When did “Poor Widow Me” lose my appeal? Walking towards my office the cat calls from hunky construction workers were constant. I admit, that was in 1970 when I was twenty, but guys, have a heart. Can’t you eek out a pity whistle to make a 60 year old widow happy?

I’ll believe that you think I’m hot. I promise you. My needy gene will argue with my rational brain and my needy gene will win. I’m that self protective. I may even flirt back and make a game of it, not like the little snots that dismiss you like the dirt you’re shoveling.

In spite of my less than stellar track record, I don’t have low self esteem. My self esteem is actually higher than it should be. I’m always surprised when men walk by me without giving me a second look. Sometimes, even the first look turns out to be a mistake; he’s either squinting at the sun or looking past me to some young thing with legs that start at my neck.

Still, I’m not totally living in fantasy land. I do own a mirror. I know when I’m out of my league. Recently, I was in an airport and noticed “Barbie” from behind. Her genes were painted on her colt like legs and her shoulder length hair was ridiculously bouncy, healthy and shiny. Her hair reminded me of the ‘locks’ in old Breck girl commercials.

I trotted after Barbie just like children run double time to keep up with their Moms. I had to see her face. I was on a mission to console myself that maybe God was on my side and he gave her ugly features.

I almost abandoned my suitcase to be able to run fast enough to catch up to her. The clincher is that with those legs she was as quick as a Giselle and my Dachshund legs were no match.

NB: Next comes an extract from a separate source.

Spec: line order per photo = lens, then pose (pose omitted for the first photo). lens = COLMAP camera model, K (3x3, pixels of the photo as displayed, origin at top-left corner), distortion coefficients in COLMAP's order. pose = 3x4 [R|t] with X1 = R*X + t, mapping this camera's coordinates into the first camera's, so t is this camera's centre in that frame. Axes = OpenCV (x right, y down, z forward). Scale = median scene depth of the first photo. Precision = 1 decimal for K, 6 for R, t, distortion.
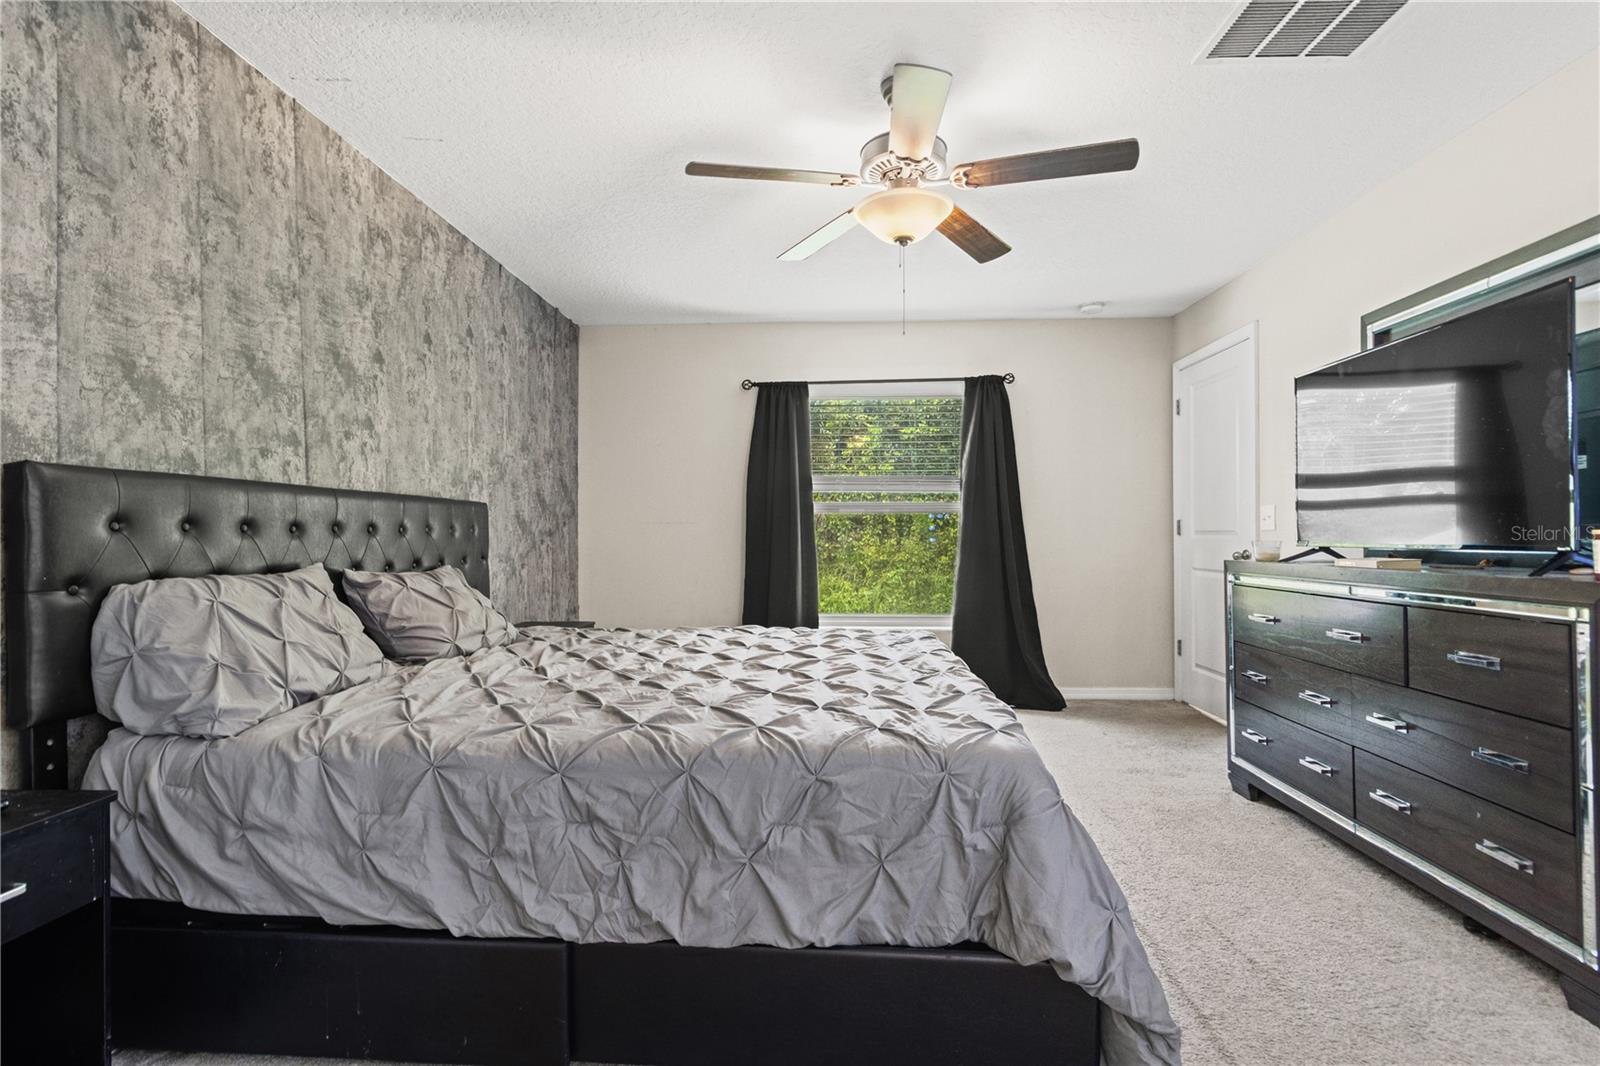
lens RADIAL K [[756.0, 0, 799.2], [0, 756.0, 540.1], [0, 0, 1]] dist [0.001832, 0.001587]
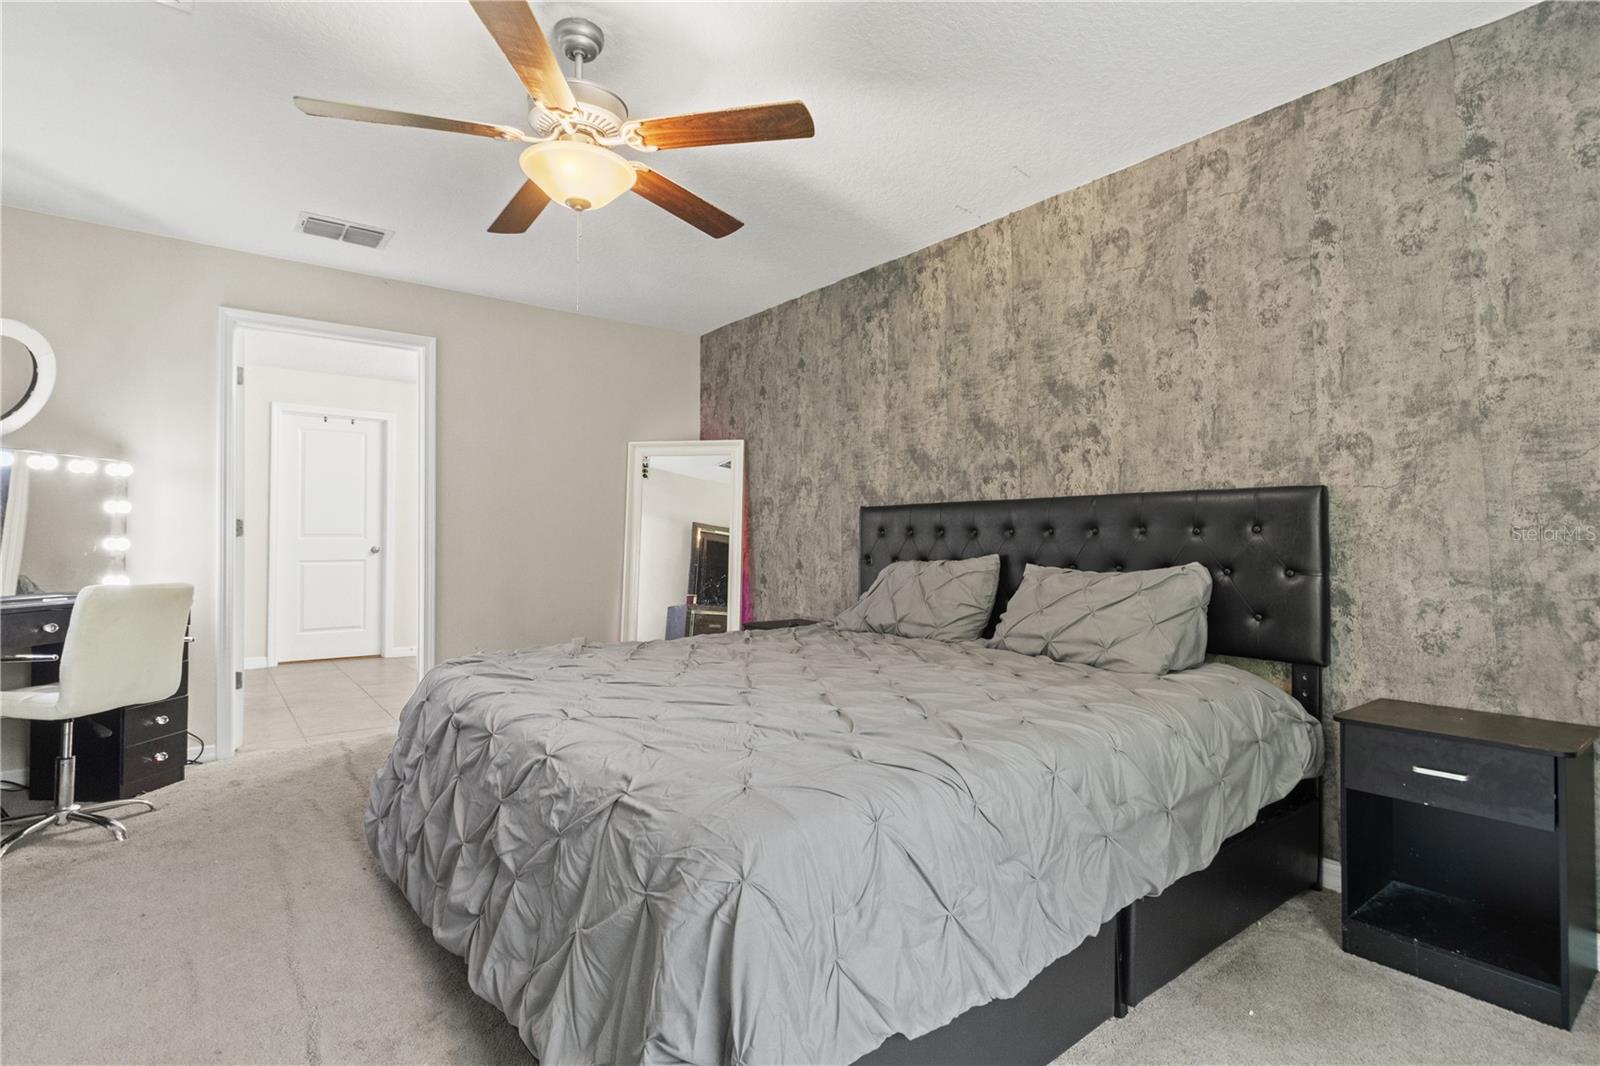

I never did see her face. But, I went home to Google ‘Breck Girls.’ Wikepedia gave me the following list of gorgeous women who were Breck girls between 1968 and 1976. They are all approximately the same age as I am today, a fact I celebrated with smug satisfaction.

HA! Their hay-day is over now too… although not really. They are still close to a 10 while my number is plunging faster than the stock market did in 2008.

Here’s a partial list: Cheryl Tiegs 63, Cybill Shepherd 60, Jaclyn Smith 63, Kim Basinger 57, Christie Brinkley 56.

My needy gene is definitely going to have to work overtime here to convince my rational brain that a taxi driver wouldn’t run me down to pick them up.